■ Action item ■
Everything in the listing below should be repeated exactly, apart from the pictures.

*** Begin section ***

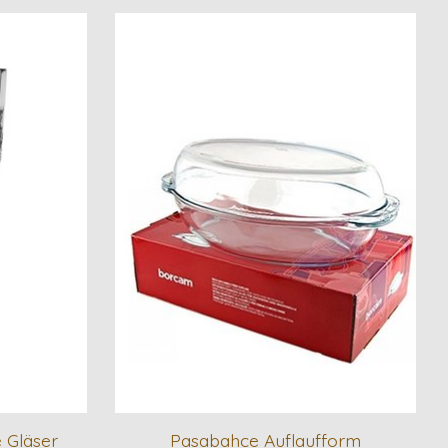
 Gläser
Pasabahce Auflaufform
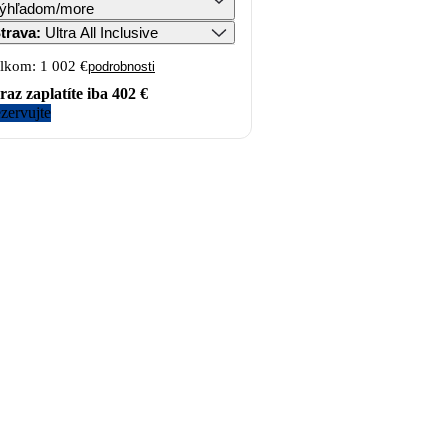
ýhľadom/more
trava
:
Ultra All Inclusive
lkom:
1 002 €
podrobnosti
raz zaplatíte iba
402 €
zervujte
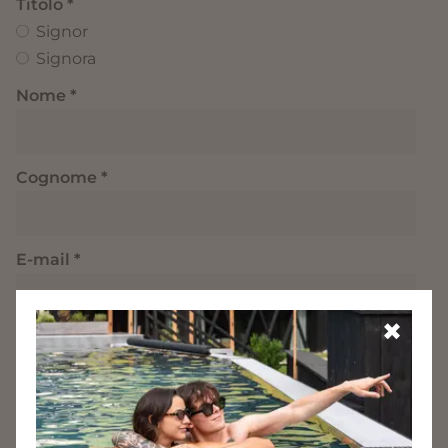
Titolo
Signor
Signora
Nome
Cognome
E-mail
✖
Telefono
Messaggio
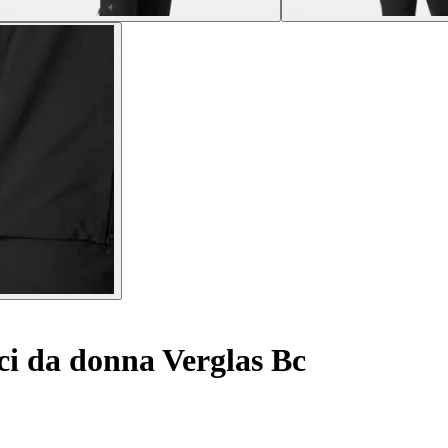
ci da donna Verglas Bc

*** End section ***

■ Response to this exercise ■
 Gläser
Pasabahce Auflaufform
ýhľadom/more
trava
:
Ultra All Inclusive
lkom:
1 002 €
podrobnosti
raz zaplatíte iba
402 €
zervujte
Titolo
Signor
Signora
Nome
Cognome
E-mail
✖
Telefono
Messaggio
ci da donna Verglas Bc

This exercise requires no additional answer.